The impact-assessment report published by Vijay Rajkumar and the CRC also noted that the lack of government documents had impoverished the Chin refugee community. “Young boys and girls are compelled to start working at the age of 14-15 years working as helpers, waiters and waitresses to ensure the survival of the families,” the report noted. “Most refugees in this age group are working. They lose out on a chance for a proper education and being able to invest in their future. Physical and verbal harassment is common. Efforts to support continuation of education including financial to ensure they continue their education at least till class IX is an urgent priority.” It continued, “Young girls start working at the age of 14-15 years, many of them were working in banquet halls, working as waitresses prior to the lockdown getting Rs 500–600 per night to support their families.
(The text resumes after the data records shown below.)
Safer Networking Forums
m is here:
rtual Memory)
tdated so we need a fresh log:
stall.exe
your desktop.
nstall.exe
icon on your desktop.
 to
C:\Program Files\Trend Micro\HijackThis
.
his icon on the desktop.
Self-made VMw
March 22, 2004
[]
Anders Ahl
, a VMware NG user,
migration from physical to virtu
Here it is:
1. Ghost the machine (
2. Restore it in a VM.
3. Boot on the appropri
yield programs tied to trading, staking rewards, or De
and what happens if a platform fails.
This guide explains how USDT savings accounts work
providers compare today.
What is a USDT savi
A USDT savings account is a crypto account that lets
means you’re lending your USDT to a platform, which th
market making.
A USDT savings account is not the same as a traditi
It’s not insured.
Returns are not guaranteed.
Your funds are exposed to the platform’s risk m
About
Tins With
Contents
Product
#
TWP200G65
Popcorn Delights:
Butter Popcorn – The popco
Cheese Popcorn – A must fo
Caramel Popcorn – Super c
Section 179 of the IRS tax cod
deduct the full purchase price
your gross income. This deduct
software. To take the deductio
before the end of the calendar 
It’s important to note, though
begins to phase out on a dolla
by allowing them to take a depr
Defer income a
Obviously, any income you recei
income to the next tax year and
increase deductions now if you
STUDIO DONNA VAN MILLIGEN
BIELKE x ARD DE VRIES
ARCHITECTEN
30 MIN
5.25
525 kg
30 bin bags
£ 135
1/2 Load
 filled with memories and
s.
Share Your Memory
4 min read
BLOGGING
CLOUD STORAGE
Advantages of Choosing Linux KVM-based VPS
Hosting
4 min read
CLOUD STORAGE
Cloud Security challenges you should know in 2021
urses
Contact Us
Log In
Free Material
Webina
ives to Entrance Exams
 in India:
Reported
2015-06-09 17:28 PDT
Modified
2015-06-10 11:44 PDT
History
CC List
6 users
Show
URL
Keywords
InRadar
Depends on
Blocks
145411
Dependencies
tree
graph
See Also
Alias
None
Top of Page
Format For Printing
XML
They have to wear short skirts and skimpy clothes and face sexual harassment on a daily basis.”
“When our youth go for interviews in any good company, if they have no ID and cannot provide an Aadhar card, they start facing problems,” Em Naulak, the secretary of a wing of the CRC that works with the Zomi community, told me. “Even to work in call centers, if they don’t have an Aadhar card, they are not accepted. Another requisite is to have bank accounts and to create a bank account, one needs a PAN card as well as an Aadhar card. As a result, the majority of our youth work in hotels and restaurants and other odd jobs. It is not possible to have a stable position in a good company.” Naulak told me that since most refugees worked in restaurants and in the unorganised sector, the lockdowns to curb the COVID-19 pandemic had hit them particularly hard. Naulak said that donations to the CRC have also reduced this year. “In other years we receive aid from other countries but this time since Myanmar is under crisis, those who want to help have concentrated their donations to Myanmar so that is our situation right now,” he told me.
Fanai told me that he had no hope of getting help from either the UN or the Indian government. “So far five of our people have passed away due to COVID-19,” he told me. “The last one was found dead in his room with no care received at all. The Delhi Mizo Welfare has helped us in providing oxygen to some of our members who needed it. There is nothing that can be done from the UN at this point, we don’t know if they are afraid or what other reasons they have to not help us. We are just dependent on Mizo welfare, there is no point depending on the UN.”